*Collected data*.
□ □ □ □ □ □ □

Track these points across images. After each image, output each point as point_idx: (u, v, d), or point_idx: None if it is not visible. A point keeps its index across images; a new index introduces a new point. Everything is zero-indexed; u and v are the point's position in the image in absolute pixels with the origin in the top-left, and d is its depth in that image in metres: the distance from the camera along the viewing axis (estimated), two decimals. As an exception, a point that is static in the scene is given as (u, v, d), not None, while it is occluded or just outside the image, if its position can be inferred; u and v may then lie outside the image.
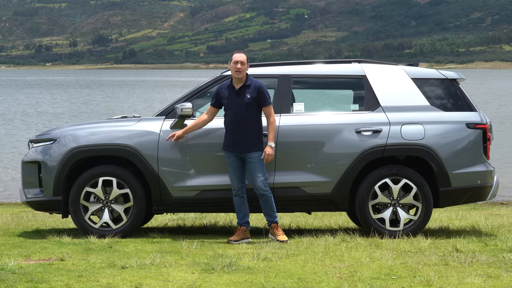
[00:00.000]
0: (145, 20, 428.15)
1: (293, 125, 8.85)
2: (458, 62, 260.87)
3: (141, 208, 8.82)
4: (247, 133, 8.51)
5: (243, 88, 8.56)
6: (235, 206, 8.64)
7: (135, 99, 65.94)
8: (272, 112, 8.52)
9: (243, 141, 8.50)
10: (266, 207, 8.62)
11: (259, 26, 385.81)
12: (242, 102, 8.50)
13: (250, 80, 8.60)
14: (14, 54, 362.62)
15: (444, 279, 6.62)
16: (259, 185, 8.51)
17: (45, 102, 61.93)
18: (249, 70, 9.22)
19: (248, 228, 8.67)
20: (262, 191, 8.52)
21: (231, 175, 8.58)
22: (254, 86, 8.53)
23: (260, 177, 8.50)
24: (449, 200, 8.99)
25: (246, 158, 8.54)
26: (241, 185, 8.58)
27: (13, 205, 16.09)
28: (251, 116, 8.51)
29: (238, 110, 8.51)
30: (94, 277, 6.72)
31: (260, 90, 8.50)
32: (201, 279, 6.67)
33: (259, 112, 8.56)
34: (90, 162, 9.00)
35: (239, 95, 8.55)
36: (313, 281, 6.58)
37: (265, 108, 8.52)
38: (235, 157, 8.57)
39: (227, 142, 8.60)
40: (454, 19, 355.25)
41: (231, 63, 8.57)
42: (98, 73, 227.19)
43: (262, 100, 8.50)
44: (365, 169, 8.87)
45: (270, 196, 8.58)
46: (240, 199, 8.62)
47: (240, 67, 8.53)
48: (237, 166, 8.57)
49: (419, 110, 9.00)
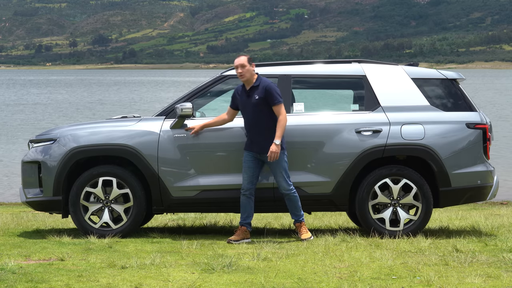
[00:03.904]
0: (145, 20, 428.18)
1: (293, 125, 8.84)
2: (458, 62, 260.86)
3: (141, 208, 8.82)
4: (261, 134, 8.50)
5: (253, 89, 8.56)
6: (240, 205, 8.62)
7: (159, 96, 66.55)
8: (281, 111, 8.46)
9: (258, 141, 8.50)
10: (290, 206, 8.63)
11: (259, 26, 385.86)
12: (252, 103, 8.50)
13: (259, 80, 8.59)
14: (14, 54, 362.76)
15: (444, 279, 6.62)
16: (282, 184, 8.52)
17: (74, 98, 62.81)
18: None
19: (248, 229, 8.67)
20: (285, 190, 8.53)
21: (243, 174, 8.56)
22: (262, 86, 8.51)
23: (283, 176, 8.49)
24: (449, 200, 8.99)
25: (265, 159, 8.53)
26: (250, 186, 8.56)
27: (13, 205, 16.09)
28: (262, 117, 8.49)
29: (250, 111, 8.52)
30: (94, 277, 6.72)
31: (268, 89, 8.48)
32: (201, 279, 6.67)
33: (271, 112, 8.53)
34: (90, 162, 9.00)
35: (249, 96, 8.55)
36: (313, 281, 6.58)
37: (275, 107, 8.48)
38: (252, 157, 8.55)
39: (247, 142, 8.61)
40: (454, 19, 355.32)
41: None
42: (100, 73, 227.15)
43: (270, 99, 8.47)
44: (365, 169, 8.87)
45: (295, 196, 8.58)
46: (247, 199, 8.60)
47: (241, 71, 8.53)
48: (251, 166, 8.55)
49: (419, 110, 8.99)
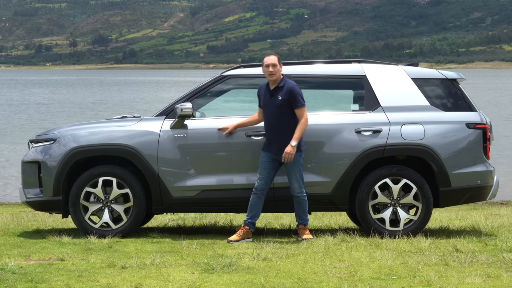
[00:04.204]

□ □ □ □ □ □ □

*Your task*. Please copy the lines above exactly as written, apart from any pictures.

*Result below*.
Track these points across images. After each image, output each point as point_idx: (u, v, d), or point_idx: None if it is not visible. A point keeps its index across images; a new index introduces a new point. Everything is zero-indexed; u and v are the point's position in the image in absolute pixels with the origin in the top-left, and d is its depth in that image in metres: the distance from the camera along the viewing axis (estimated), two decimals. As an exception, a point that is static in the scene is given as (u, v, d), not None, while it is occluded or just outside the image, if its position can be inferred; u and v may then lie outside the image.
[00:00.000]
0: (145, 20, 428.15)
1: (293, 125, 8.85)
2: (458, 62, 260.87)
3: (141, 208, 8.82)
4: (247, 133, 8.51)
5: (243, 88, 8.56)
6: (235, 206, 8.64)
7: (135, 99, 65.94)
8: (272, 112, 8.52)
9: (243, 141, 8.50)
10: (266, 207, 8.62)
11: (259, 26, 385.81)
12: (242, 102, 8.50)
13: (250, 80, 8.60)
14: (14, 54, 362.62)
15: (444, 279, 6.62)
16: (259, 185, 8.51)
17: (45, 102, 61.93)
18: (249, 70, 9.22)
19: (248, 228, 8.67)
20: (262, 191, 8.52)
21: (231, 175, 8.58)
22: (254, 86, 8.53)
23: (260, 177, 8.50)
24: (449, 200, 8.99)
25: (246, 158, 8.54)
26: (241, 185, 8.58)
27: (13, 205, 16.09)
28: (251, 116, 8.51)
29: (238, 110, 8.51)
30: (94, 277, 6.72)
31: (260, 90, 8.50)
32: (201, 279, 6.67)
33: (259, 112, 8.56)
34: (90, 162, 9.00)
35: (239, 95, 8.55)
36: (313, 281, 6.58)
37: (265, 108, 8.52)
38: (235, 157, 8.57)
39: (227, 142, 8.60)
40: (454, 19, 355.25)
41: (231, 63, 8.57)
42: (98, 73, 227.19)
43: (262, 100, 8.50)
44: (365, 169, 8.87)
45: (270, 196, 8.58)
46: (240, 199, 8.62)
47: (240, 67, 8.53)
48: (237, 166, 8.57)
49: (419, 110, 9.00)
[00:03.904]
0: (145, 20, 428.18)
1: (293, 125, 8.84)
2: (458, 62, 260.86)
3: (141, 208, 8.82)
4: (261, 134, 8.50)
5: (253, 89, 8.56)
6: (240, 205, 8.62)
7: (159, 96, 66.55)
8: (281, 111, 8.46)
9: (258, 141, 8.50)
10: (290, 206, 8.63)
11: (259, 26, 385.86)
12: (252, 103, 8.50)
13: (259, 80, 8.59)
14: (14, 54, 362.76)
15: (444, 279, 6.62)
16: (282, 184, 8.52)
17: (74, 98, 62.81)
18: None
19: (248, 229, 8.67)
20: (285, 190, 8.53)
21: (243, 174, 8.56)
22: (262, 86, 8.51)
23: (283, 176, 8.49)
24: (449, 200, 8.99)
25: (265, 159, 8.53)
26: (250, 186, 8.56)
27: (13, 205, 16.09)
28: (262, 117, 8.49)
29: (250, 111, 8.52)
30: (94, 277, 6.72)
31: (268, 89, 8.48)
32: (201, 279, 6.67)
33: (271, 112, 8.53)
34: (90, 162, 9.00)
35: (249, 96, 8.55)
36: (313, 281, 6.58)
37: (275, 107, 8.48)
38: (252, 157, 8.55)
39: (247, 142, 8.61)
40: (454, 19, 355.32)
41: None
42: (100, 73, 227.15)
43: (270, 99, 8.47)
44: (365, 169, 8.87)
45: (295, 196, 8.58)
46: (247, 199, 8.60)
47: (241, 71, 8.53)
48: (251, 166, 8.55)
49: (419, 110, 8.99)
[00:04.204]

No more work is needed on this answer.